Tests can have tokens, too: you can have an arbitrary number of tokens, each with a subset of read, modify and upload privileges.

Users and roles

Users and teams are managed in Keycloak. In non-production environment you can reach it on localhost:8180 using credentials admin/secret.

There are few generic roles automatically created during initial realm import.

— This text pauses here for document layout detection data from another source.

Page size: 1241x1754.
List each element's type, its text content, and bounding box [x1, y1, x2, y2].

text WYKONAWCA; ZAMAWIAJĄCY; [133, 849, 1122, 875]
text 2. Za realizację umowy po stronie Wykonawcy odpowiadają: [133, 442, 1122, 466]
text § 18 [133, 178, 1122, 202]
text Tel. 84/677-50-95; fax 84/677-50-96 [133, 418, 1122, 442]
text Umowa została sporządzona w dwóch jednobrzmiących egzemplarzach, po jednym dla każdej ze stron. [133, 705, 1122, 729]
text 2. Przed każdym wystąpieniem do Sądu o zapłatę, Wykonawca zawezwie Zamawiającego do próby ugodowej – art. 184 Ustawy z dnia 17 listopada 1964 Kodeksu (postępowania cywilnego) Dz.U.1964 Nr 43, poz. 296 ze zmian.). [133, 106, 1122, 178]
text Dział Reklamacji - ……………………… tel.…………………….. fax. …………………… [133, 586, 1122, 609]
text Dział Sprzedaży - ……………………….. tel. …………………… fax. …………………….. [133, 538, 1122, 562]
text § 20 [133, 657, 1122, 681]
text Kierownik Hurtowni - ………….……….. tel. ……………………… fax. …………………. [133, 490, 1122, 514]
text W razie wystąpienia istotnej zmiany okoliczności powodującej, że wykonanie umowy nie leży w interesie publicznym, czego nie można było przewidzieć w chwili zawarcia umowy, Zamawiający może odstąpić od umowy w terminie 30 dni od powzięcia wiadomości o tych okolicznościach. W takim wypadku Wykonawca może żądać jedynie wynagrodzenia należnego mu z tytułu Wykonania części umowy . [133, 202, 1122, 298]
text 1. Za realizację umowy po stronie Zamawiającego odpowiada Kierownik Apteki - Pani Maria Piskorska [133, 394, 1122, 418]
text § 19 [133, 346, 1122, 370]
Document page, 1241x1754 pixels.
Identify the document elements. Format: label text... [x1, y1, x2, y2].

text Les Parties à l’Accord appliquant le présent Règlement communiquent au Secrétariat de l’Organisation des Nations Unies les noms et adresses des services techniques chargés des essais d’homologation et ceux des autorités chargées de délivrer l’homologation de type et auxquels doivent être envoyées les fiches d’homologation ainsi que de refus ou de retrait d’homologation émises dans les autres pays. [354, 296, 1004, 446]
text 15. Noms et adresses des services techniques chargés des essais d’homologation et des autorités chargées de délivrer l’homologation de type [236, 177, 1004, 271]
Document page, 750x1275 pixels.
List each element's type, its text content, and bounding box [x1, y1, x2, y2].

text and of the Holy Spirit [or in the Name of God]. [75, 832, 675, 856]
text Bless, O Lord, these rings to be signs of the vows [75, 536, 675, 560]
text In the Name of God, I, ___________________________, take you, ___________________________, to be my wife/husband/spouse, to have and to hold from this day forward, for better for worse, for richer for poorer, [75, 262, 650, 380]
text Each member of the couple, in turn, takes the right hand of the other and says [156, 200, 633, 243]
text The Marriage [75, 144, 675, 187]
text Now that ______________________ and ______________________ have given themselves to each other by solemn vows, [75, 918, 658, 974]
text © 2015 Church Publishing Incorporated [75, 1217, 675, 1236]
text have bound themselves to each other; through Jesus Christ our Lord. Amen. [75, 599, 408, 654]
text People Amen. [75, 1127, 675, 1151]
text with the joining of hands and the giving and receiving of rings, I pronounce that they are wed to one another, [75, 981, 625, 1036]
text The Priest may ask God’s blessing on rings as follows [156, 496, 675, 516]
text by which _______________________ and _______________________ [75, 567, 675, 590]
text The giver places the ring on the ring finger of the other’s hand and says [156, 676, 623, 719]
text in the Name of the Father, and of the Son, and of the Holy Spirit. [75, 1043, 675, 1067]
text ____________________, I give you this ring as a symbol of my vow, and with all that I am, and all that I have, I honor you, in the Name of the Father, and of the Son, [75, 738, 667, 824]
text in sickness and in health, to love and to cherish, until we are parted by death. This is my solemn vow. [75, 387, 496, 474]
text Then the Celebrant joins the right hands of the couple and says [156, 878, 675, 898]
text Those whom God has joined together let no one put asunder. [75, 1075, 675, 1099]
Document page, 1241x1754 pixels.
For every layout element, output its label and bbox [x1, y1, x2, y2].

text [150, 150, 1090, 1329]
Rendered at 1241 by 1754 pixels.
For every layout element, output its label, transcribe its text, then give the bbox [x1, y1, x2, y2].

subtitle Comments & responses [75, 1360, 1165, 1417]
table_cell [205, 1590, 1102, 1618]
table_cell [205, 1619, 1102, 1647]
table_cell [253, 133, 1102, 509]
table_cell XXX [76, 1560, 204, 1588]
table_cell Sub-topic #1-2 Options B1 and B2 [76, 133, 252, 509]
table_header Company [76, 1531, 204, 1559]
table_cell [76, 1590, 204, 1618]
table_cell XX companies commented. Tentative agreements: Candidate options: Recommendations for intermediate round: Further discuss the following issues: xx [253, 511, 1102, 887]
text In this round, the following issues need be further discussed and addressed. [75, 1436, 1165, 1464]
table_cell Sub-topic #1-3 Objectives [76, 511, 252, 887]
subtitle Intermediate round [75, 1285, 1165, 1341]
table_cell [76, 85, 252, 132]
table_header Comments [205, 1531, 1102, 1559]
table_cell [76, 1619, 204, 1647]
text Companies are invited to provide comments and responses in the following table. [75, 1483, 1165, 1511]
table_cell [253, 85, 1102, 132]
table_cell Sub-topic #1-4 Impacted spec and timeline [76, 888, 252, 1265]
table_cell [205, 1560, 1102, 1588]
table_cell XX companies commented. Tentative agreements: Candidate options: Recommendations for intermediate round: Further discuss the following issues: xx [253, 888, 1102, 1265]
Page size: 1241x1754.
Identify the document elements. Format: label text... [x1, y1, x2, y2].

  • viewer: general permission to view non-public runs
  • uploader: permission to upload new runs, useful for bot accounts (CI)
  • tester: common user that can define tests, modify or delete data.
  • manager: set team members and their roles within the team
  • admin: permission both see and change application-wide configuration such as global actions

Besides the team role itself (e.g. engineers-team) there must be a composite roles for each team combining the team role and permission role: bot account that uploads team’s data will have engineers-uploader which is a composite role, including engineers-team and uploader. This role cannot view team’s private data, it has a write-only access. Users who explore runs, create and modify new tests should have the engineers-tester role; a composite role including engineers-team, tester and viewer. You can also create a role that allows read-only access to team’s private runs, engineers-viewer consisting of engineers-team and viewer.

The admin role is not tied to any of the teams.